= TASK =
Write out the data exactly as given, dropping every picture.

[Data items]

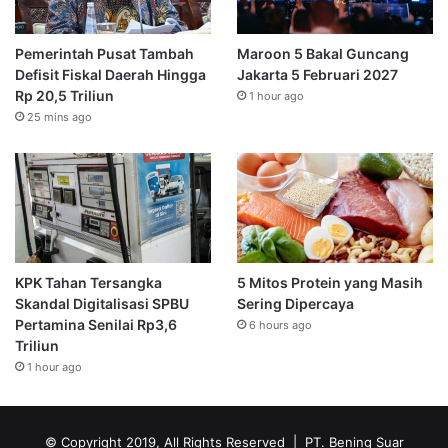
Pemerintah Pusat Tambah
Maroon 5 Bakal Guncang
Defisit Fiskal Daerah Hingga
Jakarta 5 Februari 2027
Rp 20,5 Triliun
1 hour ago
25 mins ago
KPK Tahan Tersangka
5 Mitos Protein yang Masih
Skandal Digitalisasi SPBU
Sering Dipercaya
Pertamina Senilai Rp3,6
6 hours ago
Triliun
1 hour ago
© Copyright 2019, All Rights Reserved | PT. Bening Suar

= SOLUTION TO THE EXERCISE =
Pemerintah Pusat Tambah
Maroon 5 Bakal Guncang
Defisit Fiskal Daerah Hingga
Jakarta 5 Februari 2027
Rp 20,5 Triliun
1 hour ago
25 mins ago
KPK Tahan Tersangka
5 Mitos Protein yang Masih
Skandal Digitalisasi SPBU
Sering Dipercaya
Pertamina Senilai Rp3,6
6 hours ago
Triliun
1 hour ago
© Copyright 2019, All Rights Reserved | PT. Bening Suar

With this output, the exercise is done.